Throughout the era of romantic opera — from, say, Mozart to
about Puccini — the female characters were nearly all silly, passive, often the
helpless victims of ill-intentioned or lustful men. Any disapproval or
resentment the women might show would be laughed off, regarded as a tedious
nuisance or even evidence of mental instability. Revenge for their behaviour
was the province of their male protectors.
The plot of ‘Cosi fan Tutte’ is a cruel deception practiced
on two perfectly nice girls, and when the girls come dangerously close to
falling for the trick the deceivers themselves berate them for it before
deciding that really one can’t expect any better of mere women, and in ‘Don
Giovanni’ the peasant girl Zerlina, following her almost-seduction by Giovanni,
goes so far as to invite her indignant boyfriend Mazetto to beat her up.
Things are a little better by the time we reach Verdi — ‘Rigoletto’

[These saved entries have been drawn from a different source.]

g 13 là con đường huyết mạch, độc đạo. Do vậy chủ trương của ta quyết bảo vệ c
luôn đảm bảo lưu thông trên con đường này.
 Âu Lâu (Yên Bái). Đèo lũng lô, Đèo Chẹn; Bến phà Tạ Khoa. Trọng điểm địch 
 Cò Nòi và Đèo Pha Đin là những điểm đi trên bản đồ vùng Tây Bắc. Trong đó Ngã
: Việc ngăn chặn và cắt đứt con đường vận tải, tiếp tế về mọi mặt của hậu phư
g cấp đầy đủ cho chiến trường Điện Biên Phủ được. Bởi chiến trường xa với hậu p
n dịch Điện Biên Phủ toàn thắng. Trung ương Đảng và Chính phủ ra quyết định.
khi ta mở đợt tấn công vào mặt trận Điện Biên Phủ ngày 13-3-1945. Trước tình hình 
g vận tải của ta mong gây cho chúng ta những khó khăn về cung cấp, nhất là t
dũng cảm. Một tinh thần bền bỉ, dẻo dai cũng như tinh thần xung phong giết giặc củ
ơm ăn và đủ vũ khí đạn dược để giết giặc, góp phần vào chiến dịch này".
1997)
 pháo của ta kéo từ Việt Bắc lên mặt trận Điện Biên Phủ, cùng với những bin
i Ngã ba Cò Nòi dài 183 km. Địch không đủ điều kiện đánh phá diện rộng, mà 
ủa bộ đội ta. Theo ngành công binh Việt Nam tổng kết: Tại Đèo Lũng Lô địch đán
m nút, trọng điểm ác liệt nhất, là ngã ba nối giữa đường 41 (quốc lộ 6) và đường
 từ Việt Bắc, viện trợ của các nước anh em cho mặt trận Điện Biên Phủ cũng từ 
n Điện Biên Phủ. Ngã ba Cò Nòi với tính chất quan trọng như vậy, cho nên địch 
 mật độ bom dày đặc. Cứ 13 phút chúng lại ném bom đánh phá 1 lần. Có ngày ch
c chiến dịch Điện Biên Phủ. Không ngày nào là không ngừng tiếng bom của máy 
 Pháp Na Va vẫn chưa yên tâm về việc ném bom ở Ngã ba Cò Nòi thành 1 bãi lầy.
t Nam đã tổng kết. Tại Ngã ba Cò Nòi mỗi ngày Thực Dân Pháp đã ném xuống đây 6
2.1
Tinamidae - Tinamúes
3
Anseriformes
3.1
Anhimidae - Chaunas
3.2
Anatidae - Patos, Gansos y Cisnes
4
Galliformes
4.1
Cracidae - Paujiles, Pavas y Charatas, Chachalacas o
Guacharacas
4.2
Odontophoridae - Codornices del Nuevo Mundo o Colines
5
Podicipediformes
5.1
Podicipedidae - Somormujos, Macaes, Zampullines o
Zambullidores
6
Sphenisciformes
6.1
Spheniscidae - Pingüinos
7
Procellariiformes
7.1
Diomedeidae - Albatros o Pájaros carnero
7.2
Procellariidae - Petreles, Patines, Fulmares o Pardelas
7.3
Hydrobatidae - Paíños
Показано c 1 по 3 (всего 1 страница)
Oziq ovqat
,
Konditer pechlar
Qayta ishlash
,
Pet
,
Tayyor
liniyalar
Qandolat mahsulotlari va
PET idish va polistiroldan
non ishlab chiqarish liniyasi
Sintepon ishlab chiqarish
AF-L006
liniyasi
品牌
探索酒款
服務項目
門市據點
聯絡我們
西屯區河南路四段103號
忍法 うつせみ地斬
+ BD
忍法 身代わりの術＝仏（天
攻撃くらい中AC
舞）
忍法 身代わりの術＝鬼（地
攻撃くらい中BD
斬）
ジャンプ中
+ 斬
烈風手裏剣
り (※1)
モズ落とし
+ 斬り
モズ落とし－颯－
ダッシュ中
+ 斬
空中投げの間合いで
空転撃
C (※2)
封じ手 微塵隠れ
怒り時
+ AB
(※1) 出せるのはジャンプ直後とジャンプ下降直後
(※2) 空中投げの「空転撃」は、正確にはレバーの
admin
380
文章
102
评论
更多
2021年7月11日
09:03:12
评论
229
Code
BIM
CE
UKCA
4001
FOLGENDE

can be read, as I like to read it, as an exposure of the dire results of an
over-protective attitude to women, and we feel sympathy for poor Gilda, but
even so in the end she gets stabbed and tied in a sack, from which, absurdly,
she sings her final aria.
Puccini? Well, here at least the plots become less
ludicrous, even socially and politically significant. Mimi in ‘La Boheme’ has
to die of consumption of course, but it would be hard to read ‘Butterfly’ as
anything other than an indictment of the crass insensitivity and selfishness of
men towards women. They are still, however, passive creatures, relying on the
goodwill of men.
Only with Richard Strauss, right at the end of the romantic
opera tradition, do women become properly, morally active — ‘Der Rosenkavalier’
is a surprisingly early work, but it is distinctly ‘modern’ (i.e. rebarbatively
dissonant in places) and the main plot is decided and moved by the female
character of the Marschallin. The two young lovers are a bit silly — it is
after all a comedy — and at the end the whole romantic opera tradition comes
full circle when, finding themselves together at last, they sing something that
could have been written by Mozart:
(I doubt that it’s in C major really; I’m just giving you
the tune from memory.)
So what, finally, is my point? Well none really; it’s just
something I felt like writing about. I suppose one could conclude that opera is
essentially a reactionary art, tending to conform to and even confirm
conservative social values. A modern opera composer such as Harrison Birtwistle
might disagree, but — though he is a fine and interesting composer — how many
people who would flock to hear Cosi fan Tutte or even Rosenkavalier would leave
their firesides and televisions to hear his latest?